For JSON, you can compare the whole payload or drill into nested data with dot paths and numeric segments for lists:

response = await client.get("/posts/1")

(
    response.assert_ok()
    .assert_json_path("title", "Hello")
    .assert_json_path("comments.0.author", "Ada")
)

Use assert_json_structure when you care about keys existing but not exact values, and assert_json_missing when a field must not leak into the response.

Redirects and headers have first-class support:

response.assert_redirect("/login")
response.assert_header("cache-control", "no-store")
response.assert_cookie("session_id")

Because TestResponse delegates unknown attributes to httpx.Response, you can always fall back to response.json(), response.text, or response.headers when you need something bespoke.

Auth context with acting_as

Many apps resolve the current user from headers or signed tokens. TestClient.acting_as sets headers that persist for the lifetime of that client session—handy for simulating “logged in as user 42” without hand-rolling auth every call.

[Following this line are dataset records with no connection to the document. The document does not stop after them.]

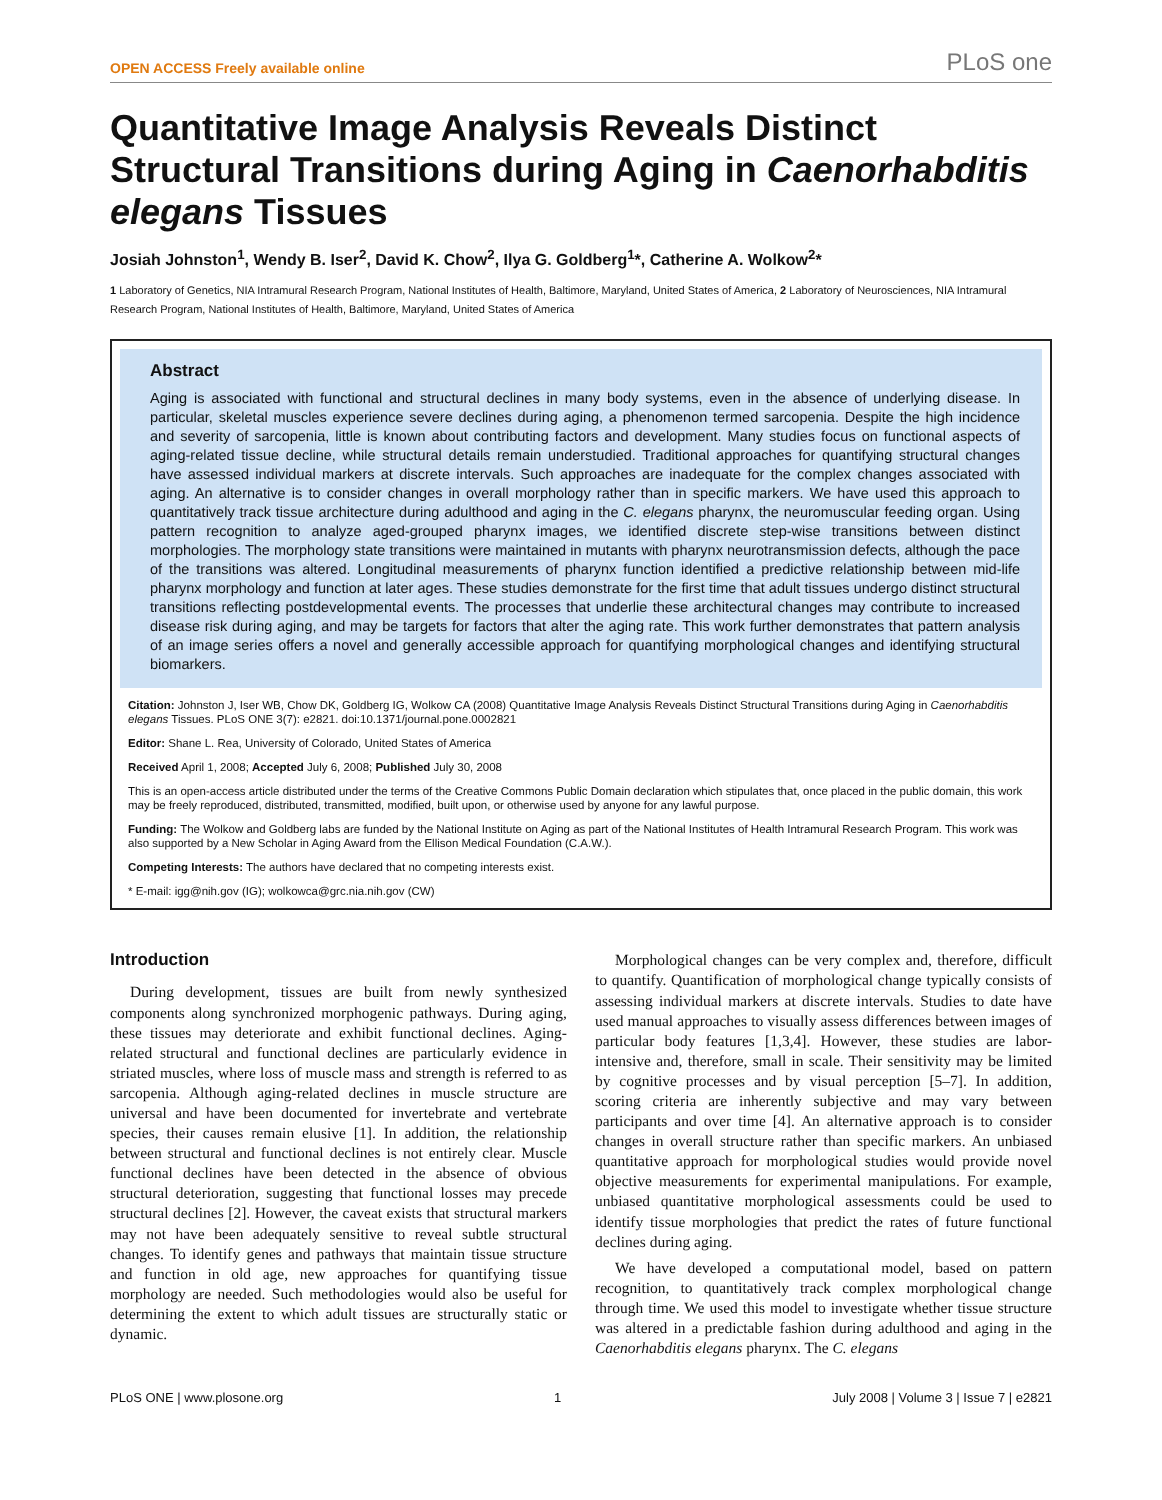OPEN ACCESS Freely available online PLoS one
Quantitative Image Analysis Reveals Distinct Structural Transitions during Aging in Caenorhabditis elegans Tissues
Josiah Johnston<sup>1</sup>, Wendy B. Iser<sup>2</sup>, David K. Chow<sup>2</sup>, Ilya G. Goldberg<sup>1</sup>*, Catherine A. Wolkow<sup>2</sup>*
1 Laboratory of Genetics, NIA Intramural Research Program, National Institutes of Health, Baltimore, Maryland, United States of America, 2 Laboratory of Neurosciences, NIA Intramural Research Program, National Institutes of Health, Baltimore, Maryland, United States of America
Abstract
Aging is associated with functional and structural declines in many body systems, even in the absence of underlying disease. In particular, skeletal muscles experience severe declines during aging, a phenomenon termed sarcopenia. Despite the high incidence and severity of sarcopenia, little is known about contributing factors and development. Many studies focus on functional aspects of aging-related tissue decline, while structural details remain understudied. Traditional approaches for quantifying structural changes have assessed individual markers at discrete intervals. Such approaches are inadequate for the complex changes associated with aging. An alternative is to consider changes in overall morphology rather than in specific markers. We have used this approach to quantitatively track tissue architecture during adulthood and aging in the C. elegans pharynx, the neuromuscular feeding organ. Using pattern recognition to analyze aged-grouped pharynx images, we identified discrete step-wise transitions between distinct morphologies. The morphology state transitions were maintained in mutants with pharynx neurotransmission defects, although the pace of the transitions was altered. Longitudinal measurements of pharynx function identified a predictive relationship between mid-life pharynx morphology and function at later ages. These studies demonstrate for the first time that adult tissues undergo distinct structural transitions reflecting postdevelopmental events. The processes that underlie these architectural changes may contribute to increased disease risk during aging, and may be targets for factors that alter the aging rate. This work further demonstrates that pattern analysis of an image series offers a novel and generally accessible approach for quantifying morphological changes and identifying structural biomarkers.
Citation: Johnston J, Iser WB, Chow DK, Goldberg IG, Wolkow CA (2008) Quantitative Image Analysis Reveals Distinct Structural Transitions during Aging in Caenorhabditis elegans Tissues. PLoS ONE 3(7): e2821. doi:10.1371/journal.pone.0002821
Editor: Shane L. Rea, University of Colorado, United States of America
Received April 1, 2008; Accepted July 6, 2008; Published July 30, 2008
This is an open-access article distributed under the terms of the Creative Commons Public Domain declaration which stipulates that, once placed in the public domain, this work may be freely reproduced, distributed, transmitted, modified, built upon, or otherwise used by anyone for any lawful purpose.
Funding: The Wolkow and Goldberg labs are funded by the National Institute on Aging as part of the National Institutes of Health Intramural Research Program. This work was also supported by a New Scholar in Aging Award from the Ellison Medical Foundation (C.A.W.).
Competing Interests: The authors have declared that no competing interests exist.
* E-mail: igg@nih.gov (IG); wolkowca@grc.nia.nih.gov (CW)
Introduction
During development, tissues are built from newly synthesized components along synchronized morphogenic pathways. During aging, these tissues may deteriorate and exhibit functional declines. Aging-related structural and functional declines are particularly evidence in striated muscles, where loss of muscle mass and strength is referred to as sarcopenia. Although aging-related declines in muscle structure are universal and have been documented for invertebrate and vertebrate species, their causes remain elusive [1]. In addition, the relationship between structural and functional declines is not entirely clear. Muscle functional declines have been detected in the absence of obvious structural deterioration, suggesting that functional losses may precede structural declines [2]. However, the caveat exists that structural markers may not have been adequately sensitive to reveal subtle structural changes. To identify genes and pathways that maintain tissue structure and function in old age, new approaches for quantifying tissue morphology are needed. Such methodologies would also be useful for determining the extent to which adult tissues are structurally static or dynamic.
Morphological changes can be very complex and, therefore, difficult to quantify. Quantification of morphological change typically consists of assessing individual markers at discrete intervals. Studies to date have used manual approaches to visually assess differences between images of particular body features [1,3,4]. However, these studies are labor-intensive and, therefore, small in scale. Their sensitivity may be limited by cognitive processes and by visual perception [5–7]. In addition, scoring criteria are inherently subjective and may vary between participants and over time [4]. An alternative approach is to consider changes in overall structure rather than specific markers. An unbiased quantitative approach for morphological studies would provide novel objective measurements for experimental manipulations. For example, unbiased quantitative morphological assessments could be used to identify tissue morphologies that predict the rates of future functional declines during aging.
We have developed a computational model, based on pattern recognition, to quantitatively track complex morphological change through time. We used this model to investigate whether tissue structure was altered in a predictable fashion during adulthood and aging in the Caenorhabditis elegans pharynx. The C. elegans
PLoS ONE | www.plosone.org 1 July 2008 | Volume 3 | Issue 7 | e2821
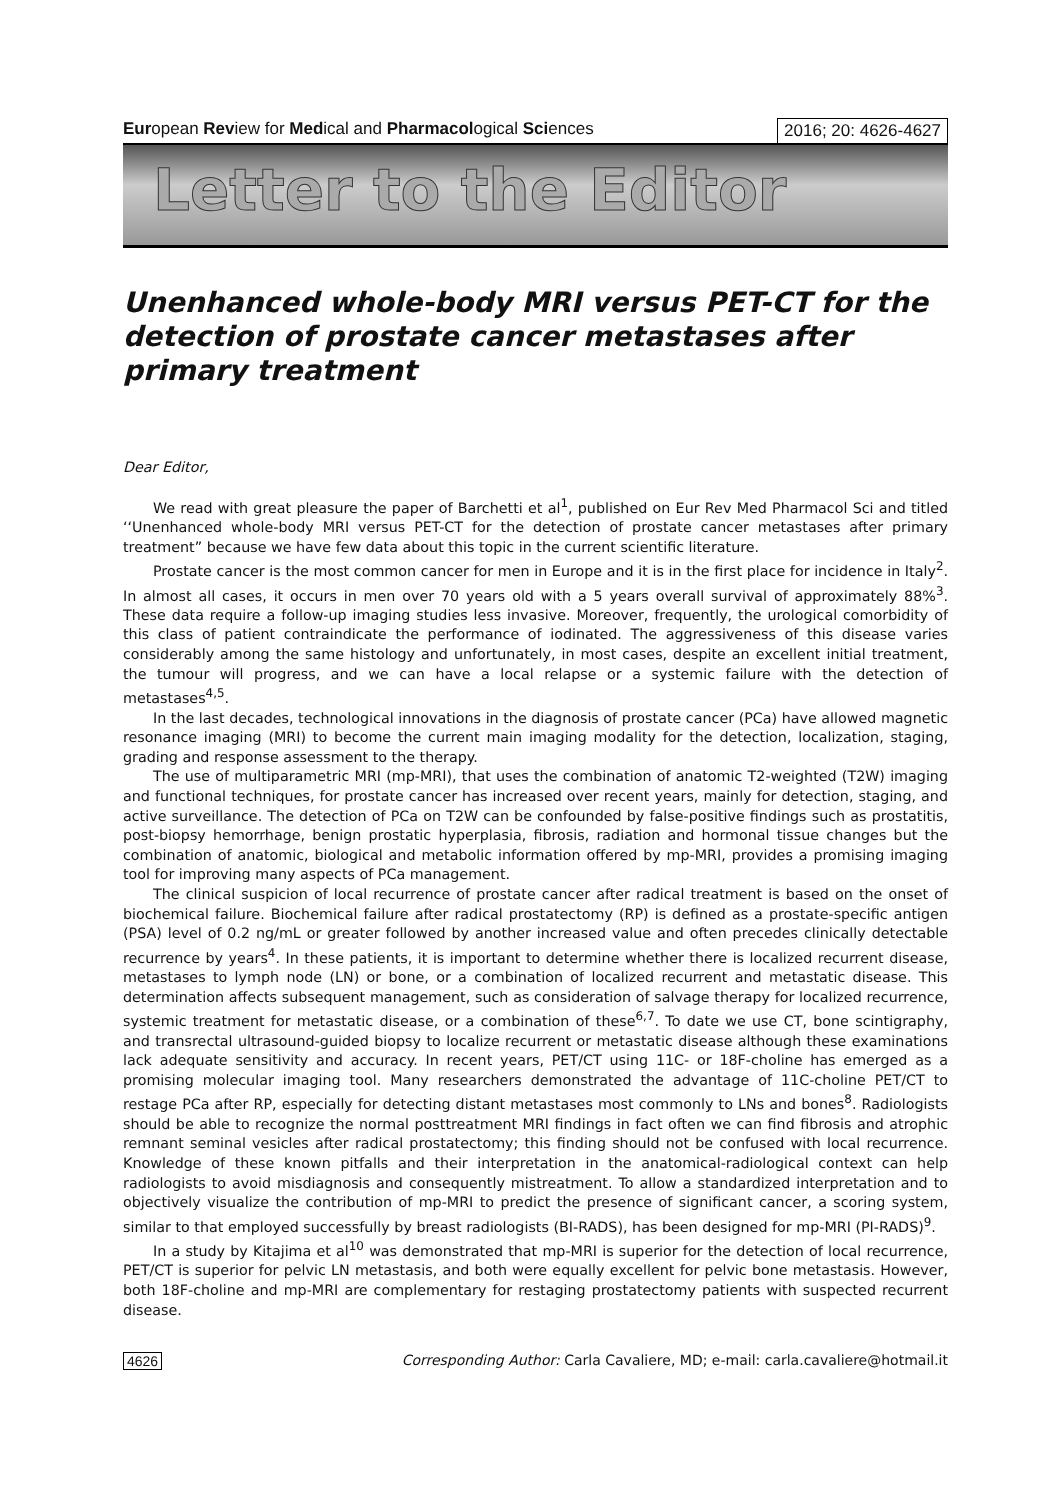European Review for Medical and Pharmacological Sciences
2016; 20: 4626-4627
Letter to the Editor
Unenhanced whole-body MRI versus PET-CT for the detection of prostate cancer metastases after primary treatment
Dear Editor,
We read with great pleasure the paper of Barchetti et al<sup>1</sup>, published on Eur Rev Med Pharmacol Sci and titled ‘‘Unenhanced whole-body MRI versus PET-CT for the detection of prostate cancer metastases after primary treatment” because we have few data about this topic in the current scientific literature.
Prostate cancer is the most common cancer for men in Europe and it is in the first place for incidence in Italy<sup>2</sup>. In almost all cases, it occurs in men over 70 years old with a 5 years overall survival of approximately 88%<sup>3</sup>. These data require a follow-up imaging studies less invasive. Moreover, frequently, the urological comorbidity of this class of patient contraindicate the performance of iodinated. The aggressiveness of this disease varies considerably among the same histology and unfortunately, in most cases, despite an excellent initial treatment, the tumour will progress, and we can have a local relapse or a systemic failure with the detection of metastases<sup>4,5</sup>.
In the last decades, technological innovations in the diagnosis of prostate cancer (PCa) have allowed magnetic resonance imaging (MRI) to become the current main imaging modality for the detection, localization, staging, grading and response assessment to the therapy.
The use of multiparametric MRI (mp-MRI), that uses the combination of anatomic T2-weighted (T2W) imaging and functional techniques, for prostate cancer has increased over recent years, mainly for detection, staging, and active surveillance. The detection of PCa on T2W can be confounded by false-positive findings such as prostatitis, post-biopsy hemorrhage, benign prostatic hyperplasia, fibrosis, radiation and hormonal tissue changes but the combination of anatomic, biological and metabolic information offered by mp-MRI, provides a promising imaging tool for improving many aspects of PCa management.
The clinical suspicion of local recurrence of prostate cancer after radical treatment is based on the onset of biochemical failure. Biochemical failure after radical prostatectomy (RP) is defined as a prostate-specific antigen (PSA) level of 0.2 ng/mL or greater followed by another increased value and often precedes clinically detectable recurrence by years<sup>4</sup>. In these patients, it is important to determine whether there is localized recurrent disease, metastases to lymph node (LN) or bone, or a combination of localized recurrent and metastatic disease. This determination affects subsequent management, such as consideration of salvage therapy for localized recurrence, systemic treatment for metastatic disease, or a combination of these<sup>6,7</sup>. To date we use CT, bone scintigraphy, and transrectal ultrasound-guided biopsy to localize recurrent or metastatic disease although these examinations lack adequate sensitivity and accuracy. In recent years, PET/CT using 11C- or 18F-choline has emerged as a promising molecular imaging tool. Many researchers demonstrated the advantage of 11C-choline PET/CT to restage PCa after RP, especially for detecting distant metastases most commonly to LNs and bones<sup>8</sup>. Radiologists should be able to recognize the normal posttreatment MRI findings in fact often we can find fibrosis and atrophic remnant seminal vesicles after radical prostatectomy; this finding should not be confused with local recurrence. Knowledge of these known pitfalls and their interpretation in the anatomical-radiological context can help radiologists to avoid misdiagnosis and consequently mistreatment. To allow a standardized interpretation and to objectively visualize the contribution of mp-MRI to predict the presence of significant cancer, a scoring system, similar to that employed successfully by breast radiologists (BI-RADS), has been designed for mp-MRI (PI-RADS)<sup>9</sup>.
In a study by Kitajima et al<sup>10</sup> was demonstrated that mp-MRI is superior for the detection of local recurrence, PET/CT is superior for pelvic LN metastasis, and both were equally excellent for pelvic bone metastasis. However, both 18F-choline and mp-MRI are complementary for restaging prostatectomy patients with suspected recurrent disease.
4626 Corresponding Author: Carla Cavaliere, MD; e-mail: carla.cavaliere@hotmail.it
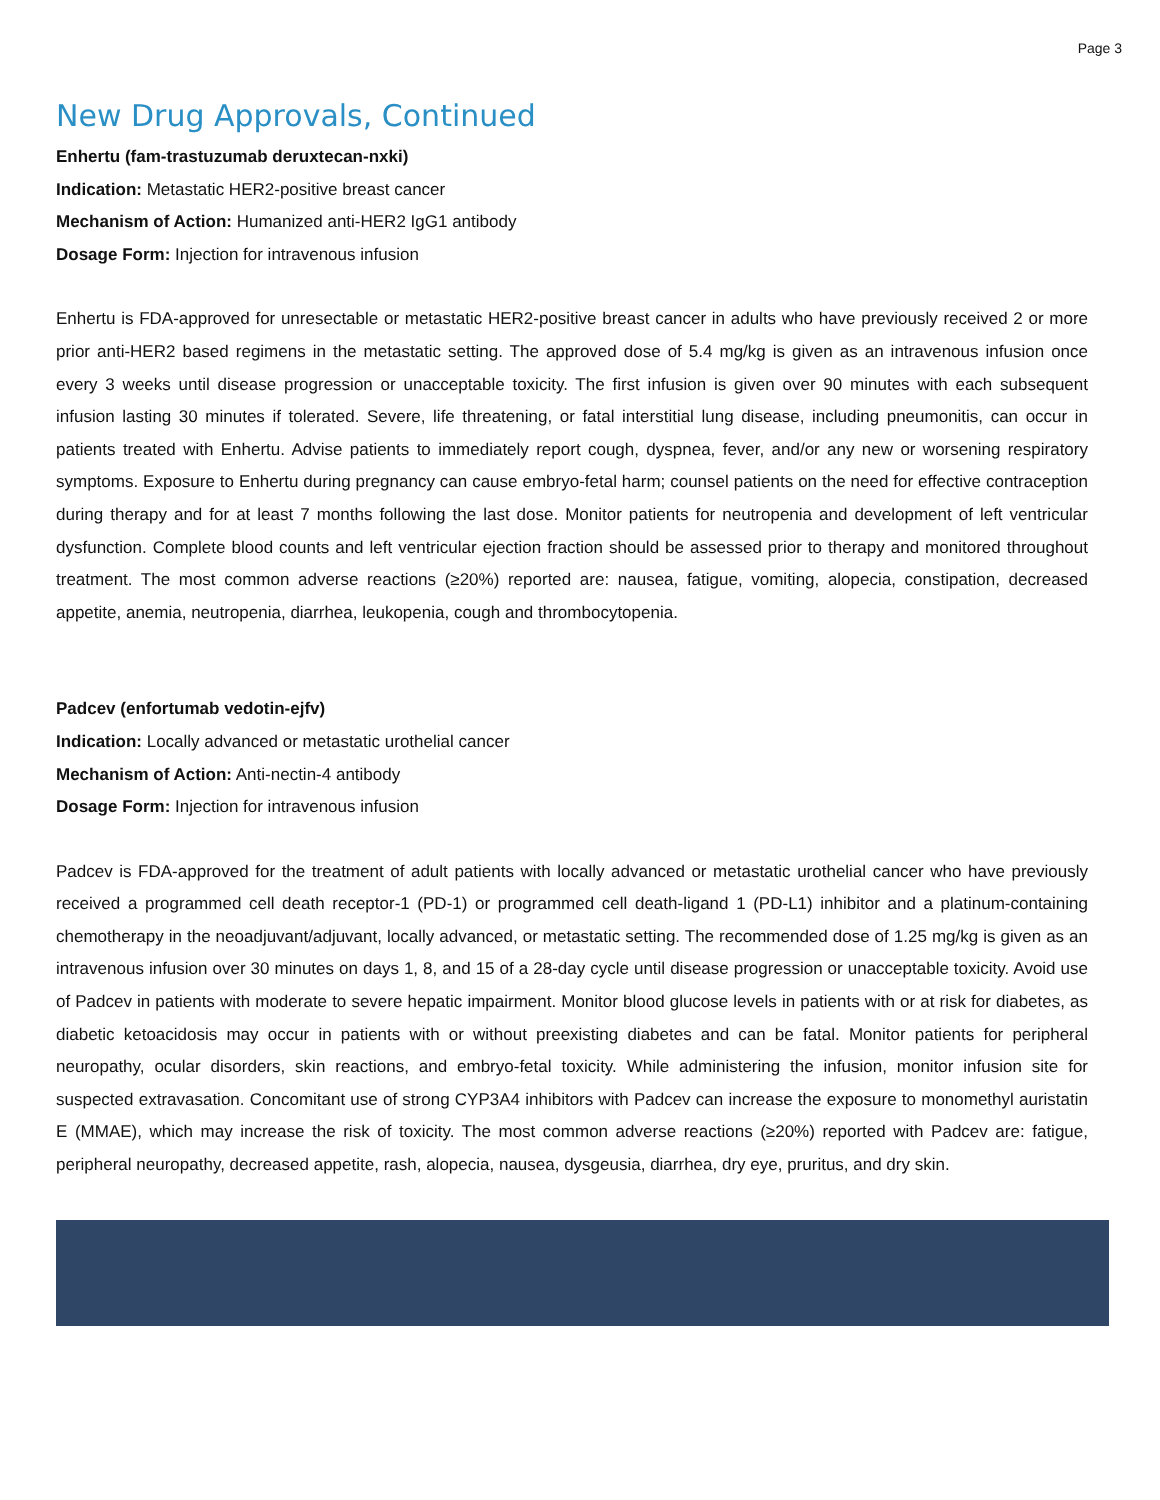Page 3
New Drug Approvals, Continued
Enhertu (fam-trastuzumab deruxtecan-nxki)
Indication: Metastatic HER2-positive breast cancer
Mechanism of Action: Humanized anti-HER2 IgG1 antibody
Dosage Form: Injection for intravenous infusion
Enhertu is FDA-approved for unresectable or metastatic HER2-positive breast cancer in adults who have previously received 2 or more prior anti-HER2 based regimens in the metastatic setting. The approved dose of 5.4 mg/kg is given as an intravenous infusion once every 3 weeks until disease progression or unacceptable toxicity. The first infusion is given over 90 minutes with each subsequent infusion lasting 30 minutes if tolerated. Severe, life threatening, or fatal interstitial lung disease, including pneumonitis, can occur in patients treated with Enhertu. Advise patients to immediately report cough, dyspnea, fever, and/or any new or worsening respiratory symptoms. Exposure to Enhertu during pregnancy can cause embryo-fetal harm; counsel patients on the need for effective contraception during therapy and for at least 7 months following the last dose. Monitor patients for neutropenia and development of left ventricular dysfunction. Complete blood counts and left ventricular ejection fraction should be assessed prior to therapy and monitored throughout treatment. The most common adverse reactions (≥20%) reported are: nausea, fatigue, vomiting, alopecia, constipation, decreased appetite, anemia, neutropenia, diarrhea, leukopenia, cough and thrombocytopenia.
Padcev (enfortumab vedotin-ejfv)
Indication: Locally advanced or metastatic urothelial cancer
Mechanism of Action: Anti-nectin-4 antibody
Dosage Form: Injection for intravenous infusion
Padcev is FDA-approved for the treatment of adult patients with locally advanced or metastatic urothelial cancer who have previously received a programmed cell death receptor-1 (PD-1) or programmed cell death-ligand 1 (PD-L1) inhibitor and a platinum-containing chemotherapy in the neoadjuvant/adjuvant, locally advanced, or metastatic setting. The recommended dose of 1.25 mg/kg is given as an intravenous infusion over 30 minutes on days 1, 8, and 15 of a 28-day cycle until disease progression or unacceptable toxicity. Avoid use of Padcev in patients with moderate to severe hepatic impairment. Monitor blood glucose levels in patients with or at risk for diabetes, as diabetic ketoacidosis may occur in patients with or without preexisting diabetes and can be fatal. Monitor patients for peripheral neuropathy, ocular disorders, skin reactions, and embryo-fetal toxicity. While administering the infusion, monitor infusion site for suspected extravasation. Concomitant use of strong CYP3A4 inhibitors with Padcev can increase the exposure to monomethyl auristatin E (MMAE), which may increase the risk of toxicity. The most common adverse reactions (≥20%) reported with Padcev are: fatigue, peripheral neuropathy, decreased appetite, rash, alopecia, nausea, dysgeusia, diarrhea, dry eye, pruritus, and dry skin.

async with TestClient(app) as client:
    client.acting_as(user_id=42)
    me = await client.get("/me")
    me.assert_ok()

    client.acting_as(user_id=7, headers={"Authorization": "Bearer test-token"})
    other = await client.get("/admin/dashboard")

When you pass user_id, the client adds an X-User-ID header if you have not already set one—wire your test auth middleware or dependency to read that in non-production environments. You can also pass arbitrary headers for bearer tokens, API keys, or tenant identifiers.

Putting it together

A compact feature test often reads like a short story: arrange application state (database seed or factory), act with TestClient, assert with TestResponse. Keep one logical behavior per test, name tests so failures read well in CI (test_guest_cannot_delete_post_returns_403), and prefer asserting status, body, and one security-relevant header when the endpoint is sensitive.

That combination—real ASGI stack, fluent assertions, explicit auth context—is what makes HTTP tests in Arvel feel as productive as the frameworks that inspired it, with async correctness baked in.